Maybe Plaza Italia
There is a wrought iron gate across the entrance. And it has a thick chain fastening its two sides together. A shiny brass lock as big as an open hand hangs heavily from the chain. Is all of this to keep me out? Or to keep me in? I have no idea. There’s nobody around to ask. So I search for a hole in the fence. Or a tunnel. Or an easy way to climb over the top. Or a tree or bush that can help me scale the wall. Or a hidden or dropped key. I’m patient. I know I will find my way in. Or is it out? I stand there searching for it. I’m content. I am trying to get to the other side.
When I wake up, interrupting the dream, I know that the gate and the fence will reappear, and the search will resume as soon as I fall asleep again. So I ask myself in a clueless, sleepy voice, “Well, what’s on the other side anyway? What are you looking for?” Of course, there’s no answer. How could there be? But the question delights me. What am I looking for? I have no idea. What’s on the other side? I don’t know. It’s a puzzle. As I fall asleep again I yawn happily, “Well, I hope I find out.” This always brings a smile. I like the idea of smiling in my sleep at my persistent search for something unknown.

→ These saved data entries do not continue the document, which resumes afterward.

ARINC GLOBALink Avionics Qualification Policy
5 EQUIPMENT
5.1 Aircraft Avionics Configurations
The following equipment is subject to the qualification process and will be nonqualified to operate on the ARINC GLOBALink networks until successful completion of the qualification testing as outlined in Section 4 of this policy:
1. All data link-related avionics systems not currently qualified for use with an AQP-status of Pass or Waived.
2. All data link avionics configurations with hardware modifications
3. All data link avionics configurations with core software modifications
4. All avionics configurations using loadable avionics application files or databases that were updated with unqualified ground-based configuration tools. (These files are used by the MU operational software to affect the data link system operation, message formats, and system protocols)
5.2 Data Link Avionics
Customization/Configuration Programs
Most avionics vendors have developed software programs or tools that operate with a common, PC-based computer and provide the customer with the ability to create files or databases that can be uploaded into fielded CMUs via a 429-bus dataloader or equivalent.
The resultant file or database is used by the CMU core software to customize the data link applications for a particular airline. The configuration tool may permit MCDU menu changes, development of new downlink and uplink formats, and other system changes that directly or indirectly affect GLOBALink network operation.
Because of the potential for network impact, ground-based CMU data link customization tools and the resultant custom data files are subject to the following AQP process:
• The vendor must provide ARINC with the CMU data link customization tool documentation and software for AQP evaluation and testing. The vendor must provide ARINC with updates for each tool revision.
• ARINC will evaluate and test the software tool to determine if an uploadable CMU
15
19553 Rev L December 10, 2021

I should add, though I’m not sure that it really matters, that I am wearing a brown raincoat and a hat with a narrow brim and that I am standing in a late Fall, afternoon rain. My glasses are foggy. And the hat is dripping. Maybe I am in Palermo. Maybe the street is Las Heras. I don't know. I have the impression that people are nearby, sitting in cafes drinking coffee and watching the rainfall on the streets. And others are nearby riding buses and subways home. I am sure that my adventure, if that is what this is, is not in their thoughts. This is exactly how it should be.